Today, a CHOC Children’s infectious disease specialist comes clean on what’s fact and what’s fiction when it comes to hand sanitizing gels.

Fact: Hand sanitizers are a good option for removing some germs from hands.

“Washing your hands with soap and water is an effective way to keep clean, but hand sanitizers are useful when you are not near a sink and you can’t wash your hands,” Dr. Felice Adler says. “Sanitizers are also easy to take with you and pack on a trip. Sometimes you just don’t have a sink handy.”

Fiction: All hand sanitizers are created equal.

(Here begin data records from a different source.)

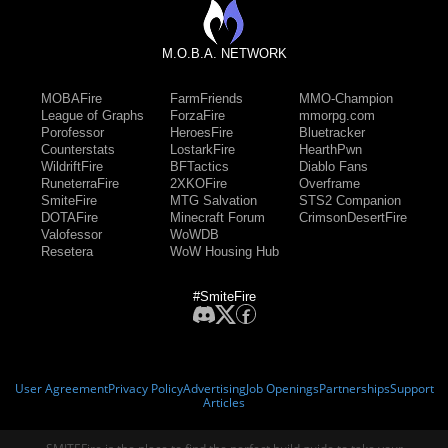
M.O.B.A. NETWORK
MOBAFire
FarmFriends
MMO-Champion
League of Graphs
ForzaFire
mmorpg.com
Porofessor
HeroesFire
Bluetracker
Counterstats
LostarkFire
HearthPwn
WildriftFire
BFTactics
Diablo Fans
RuneterraFire
2XKOFire
Overframe
SmiteFire
MTG Salvation
STS2 Companion
DOTAFire
Minecraft Forum
CrimsonDesertFire
Valofessor
WoWDB
Resetera
WoW Housing Hub
#SmiteFire
User Agreement
Privacy Policy
Advertising
Job Openings
Partnerships
Support
Articles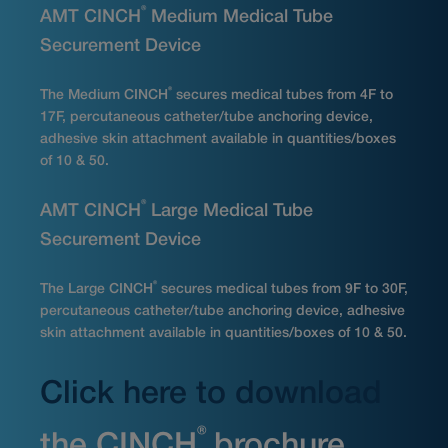
®
AMT CINCH
Medium Medical Tube
Securement Device
®
The Medium CINCH
secures medical tubes from 4F to
17F, percutaneous catheter/tube anchoring device,
adhesive skin attachment available in quantities/boxes
of 10 & 50.
®
AMT CINCH
Large Medical Tube
Securement Device
®
The Large CINCH
secures medical tubes from 9F to 30F,
percutaneous catheter/tube anchoring device, adhesive
skin attachment available in quantities/boxes of 10 & 50.
Click here to download
®
the CINCH
brochure.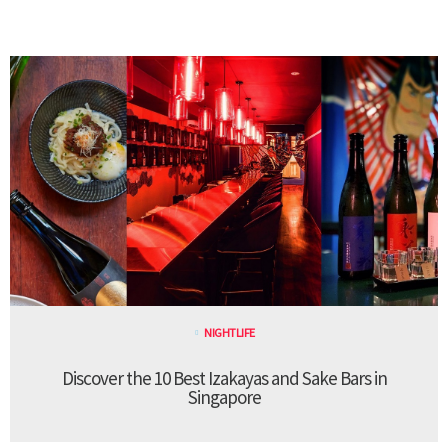
NIGHTLIFE
Discover the 10 Best Izakayas and Sake Bars in
Singapore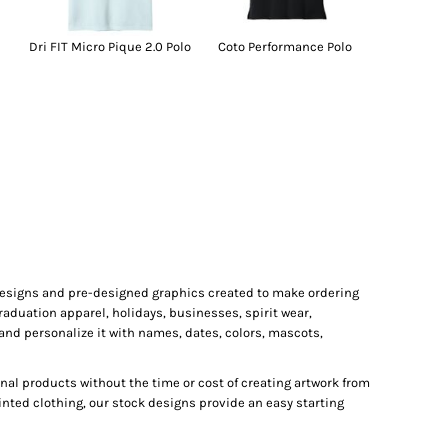
Dri FIT Micro Pique 2.0 Polo
Coto Performance Polo
 designs and pre-designed graphics created to make ordering
raduation apparel, holidays, businesses, spirit wear,
and personalize it with names, dates, colors, mascots,
al products without the time or cost of creating artwork from
inted clothing, our stock designs provide an easy starting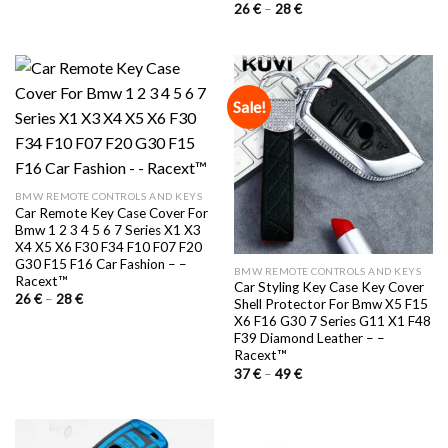
29 €.
22 €.
Price
26
€
–
28
€
range:
26 €
through
28 €
Sale!
BMW REMOTE CONTROLS AND KEYS
Car Remote Key Case Cover For
Bmw 1 2 3 4 5 6 7 Series X1 X3
X4 X5 X6 F30 F34 F10 F07 F20
G30 F15 F16 Car Fashion – –
BMW REMOTE CONTROLS AND KEYS
Racext™️
Car Styling Key Case Key Cover
Price
26
€
–
28
€
Shell Protector For Bmw X5 F15
range:
X6 F16 G30 7 Series G11 X1 F48
26 €
through
F39 Diamond Leather – –
28 €
Racext™️
Price
37
€
–
49
€
range:
37 €
through
49 €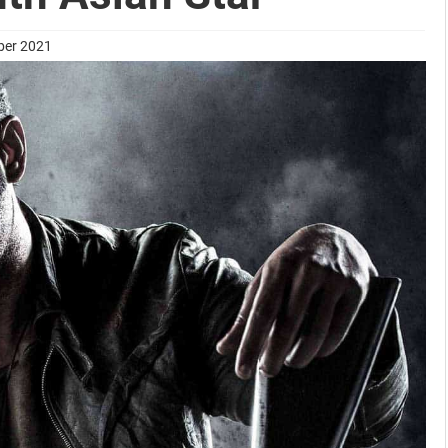
ber 2021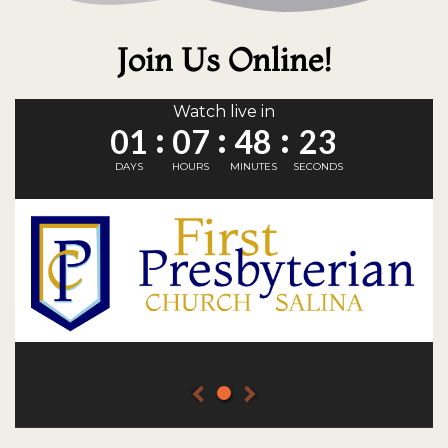
Join Us Online!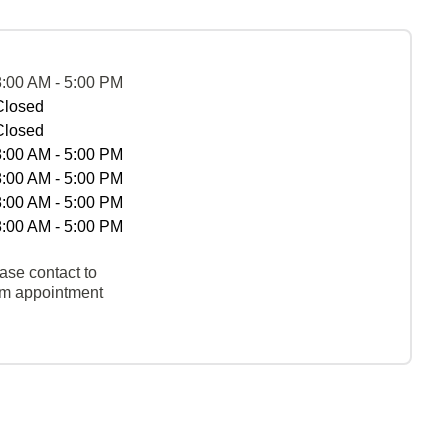
8:00 AM - 5:00 PM
Closed
Closed
8:00 AM - 5:00 PM
8:00 AM - 5:00 PM
8:00 AM - 5:00 PM
8:00 AM - 5:00 PM
ase contact to
rm appointment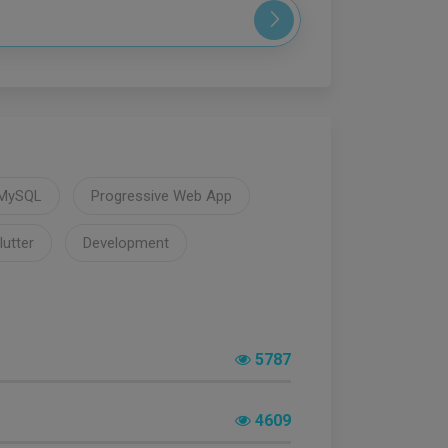
MySQL
Progressive Web App
lutter
Development
5787
4609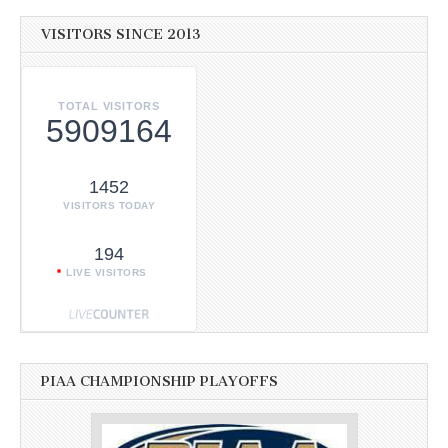
VISITORS SINCE 2013
TOTAL VISITORS
5909164
1452
VISITORS TODAY
194
LIVE VISITORS
PIAA CHAMPIONSHIP PLAYOFFS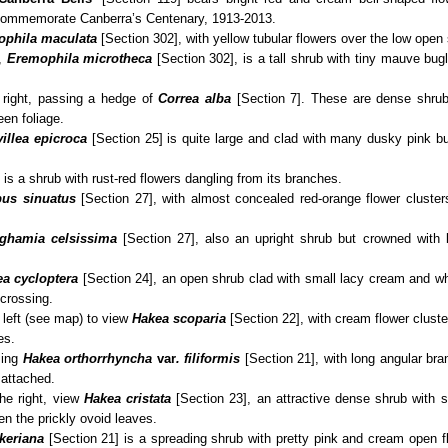
 commemorate Canberra’s Centenary, 1913-2013.
phila maculata
[Section 302], with yellow tubular flowers over the low open
,
Eremophila
microtheca
[Section 302], is a tall shrub with tiny mauve bugl
e right, passing a hedge of
Correa alba
[Section 7]. These are dense shrubs
en foliage.
villea epicroca
[Section 25] is quite large and clad with many dusky pink b
 is a shrub with rust‑red flowers dangling from its branches.
pus sinuatus
[Section 27], with almost concealed red-orange flower cluste
ghamia celsissima
[Section 27], also an upright shrub but crowned with 
a cycloptera
[Section 24], an open shrub clad with small lacy cream and w
 crossing.
 left (see map) to view
Hakea scoparia
[Section 22], with cream flower cluste
es.
sing
Hakea orthorrhyncha
var
. filiformis
[Section 21], with long angular br
 attached.
the right, view
Hakea cristata
[Section 23], an attractive dense shrub with 
n the prickly ovoid leaves.
keriana
[Section 21] is a spreading shrub with pretty pink and cream open f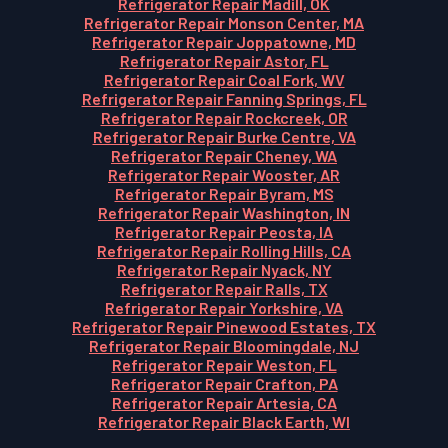
Refrigerator Repair Madill, OK
Refrigerator Repair Monson Center, MA
Refrigerator Repair Joppatowne, MD
Refrigerator Repair Astor, FL
Refrigerator Repair Coal Fork, WV
Refrigerator Repair Fanning Springs, FL
Refrigerator Repair Rockcreek, OR
Refrigerator Repair Burke Centre, VA
Refrigerator Repair Cheney, WA
Refrigerator Repair Wooster, AR
Refrigerator Repair Byram, MS
Refrigerator Repair Washington, IN
Refrigerator Repair Peosta, IA
Refrigerator Repair Rolling Hills, CA
Refrigerator Repair Nyack, NY
Refrigerator Repair Ralls, TX
Refrigerator Repair Yorkshire, VA
Refrigerator Repair Pinewood Estates, TX
Refrigerator Repair Bloomingdale, NJ
Refrigerator Repair Weston, FL
Refrigerator Repair Crafton, PA
Refrigerator Repair Artesia, CA
Refrigerator Repair Black Earth, WI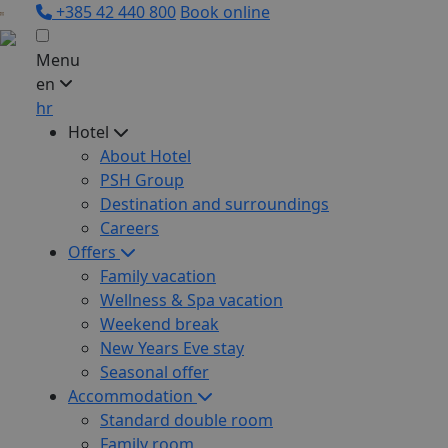
+385 42 440 800
Book online
Menu
en
hr
Hotel
About Hotel
PSH Group
Destination and surroundings
Careers
Offers
Family vacation
Wellness & Spa vacation
Weekend break
New Years Eve stay
Seasonal offer
Accommodation
Standard double room
Family room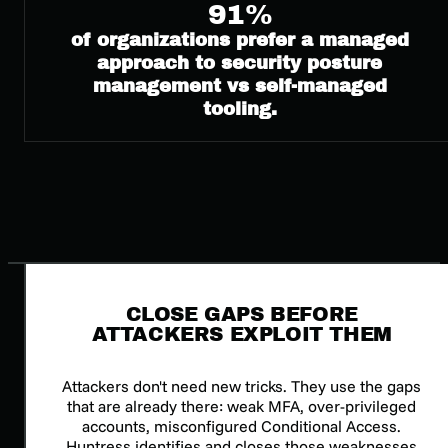
91%
of organizations prefer a managed
approach to security posture
management vs self-managed
tooling.
CLOSE GAPS BEFORE
ATTACKERS EXPLOIT THEM
Attackers don't need new tricks. They use the gaps
that are already there: weak MFA, over-privileged
accounts, misconfigured Conditional Access.
Huntress identifies and closes those weaknesses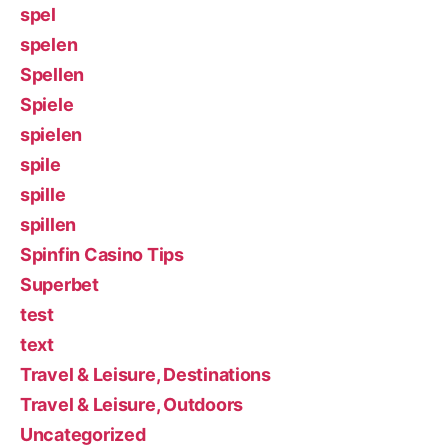
spel
spelen
Spellen
Spiele
spielen
spile
spille
spillen
Spinfin Casino Tips
Superbet
test
text
Travel & Leisure, Destinations
Travel & Leisure, Outdoors
Uncategorized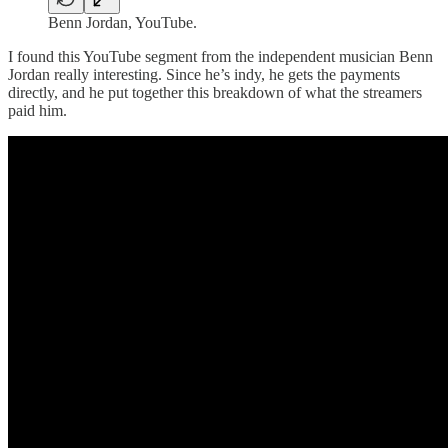
Benn Jordan, YouTube.
I found this YouTube segment from the independent musician Benn
Jordan really interesting. Since he’s indy, he gets the payments
directly, and he put together this breakdown of what the streamers
paid him.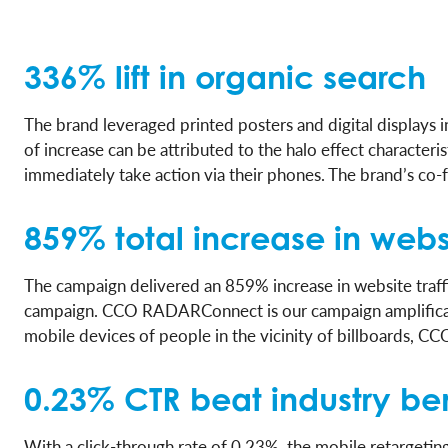
336% lift in organic search
The brand leveraged printed posters and digital displays 
of increase can be attributed to the halo effect characte
immediately take action via their phones. The brand’s co-
859% total increase in websi
The campaign delivered an 859% increase in website traff
campaign. CCO RADARConnect is our campaign amplificat
mobile devices of people in the vicinity of billboards, 
0.23% CTR beat industry b
With a click-through rate of 0.23%, the mobile retargeti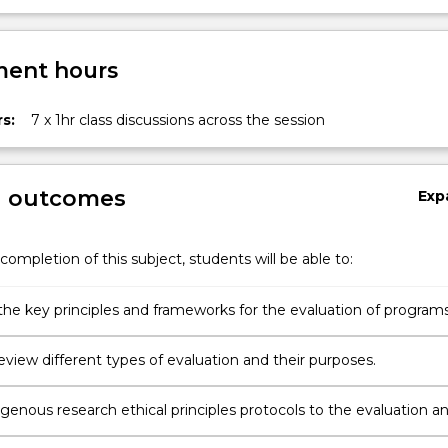
ent hours
s:
7 x 1hr class discussions across the session
g outcomes
Exp
completion of this subject, students will be able to:
the key principles and frameworks for the evaluation of programs
or services aimed at improving Indigenous health and wellbeing
 review different types of evaluation and their purposes.
genous research ethical principles protocols to the evaluation a
mprovement programs, policies or services.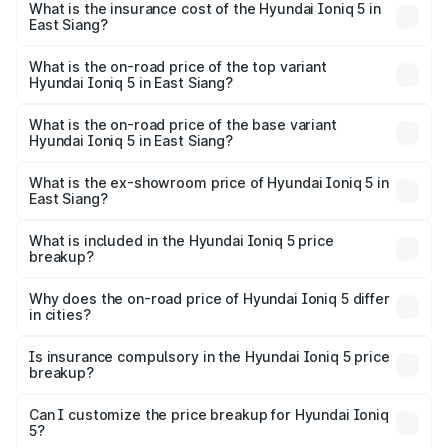
in East Siang will be ₹21.00 thousands.
What is the insurance cost of the Hyundai Ioniq 5 in
East Siang?
The insurance cost for the base variant of Hyundai Ioniq
5 in East Siang is ₹1.97 lakhs
What is the on-road price of the top variant
Hyundai Ioniq 5 in East Siang?
The top variant is Long Range RWD and the on-road price
is ₹48.69 lakhs Lakh in East Siang.
What is the on-road price of the base variant
Hyundai Ioniq 5 in East Siang?
The base variant is Long Range RWD and the on-road
price is ₹48.69 lakhs Lakh in East Siang.
What is the ex-showroom price of Hyundai Ioniq 5 in
East Siang?
The ex-showroom price of the base variant of
Hyundai Ioniq 5 in East Siang is ₹46.05 lakhs.
What is included in the Hyundai Ioniq 5 price
breakup?
The price breakup includes ex-showroom price, RTO
charges, insurance, road tax, handling fees, and optional
Why does the on-road price of Hyundai Ioniq 5 differ
in cities?
accessories.
On-road prices vary due to differences in state RTO
charges, taxes, and insurance costs.
Is insurance compulsory in the Hyundai Ioniq 5 price
breakup?
Yes, at least third-party insurance is mandatory in India,
Can I customize the price breakup for Hyundai Ioniq
5?
and it is included in the on-road price breakup.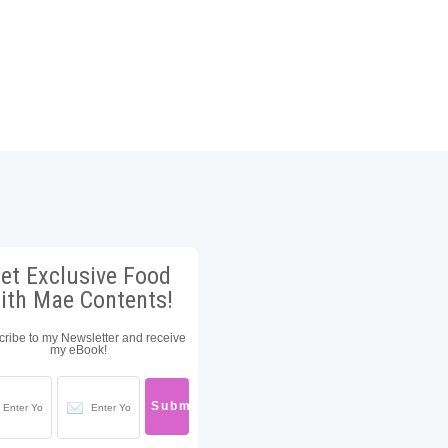
et Exclusive Food
ith Mae Contents!
ribe to my Newsletter and receive
my eBook!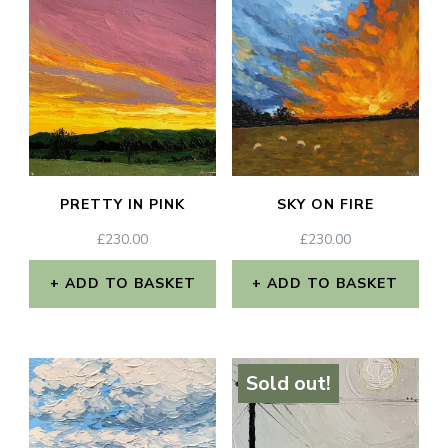
PRETTY IN PINK
SKY ON FIRE
£
230.00
£
230.00
ADD TO BASKET
ADD TO BASKET
Sold out!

“It’s recommended that you look for an alcohol-based hand sanitizer with at least 60 percent alcohol,” Dr. Adler says. “Studies have shown that hand sanitizers with an alcohol content between 60-95 percent are more effective at killing germs than those with lower alcohol content and non-alcohol based hand sanitizers.”

Mother squirts hand sanitizer in young boys hands.

Fiction: Hand sanitizers remove dirt or grease better than soap and water.

While hand sanitizers will help to kill many (but not all) bacteria and viruses, they will not remove stubborn dirt or clean really filthy hands, Dr. Adler says. Hand washing with soap and water is preferred before preparing or eating food, after using the toilet, after handling animals or their food or waste, and when hands are visibly dirty.

The bottom line:

When it comes to keeping hands germ-free, there’s nothing like a good, old-fashioned vigorous hand washing with soap and water. However, a squirt of an alcohol-based hand sanitizer can be a good alternative.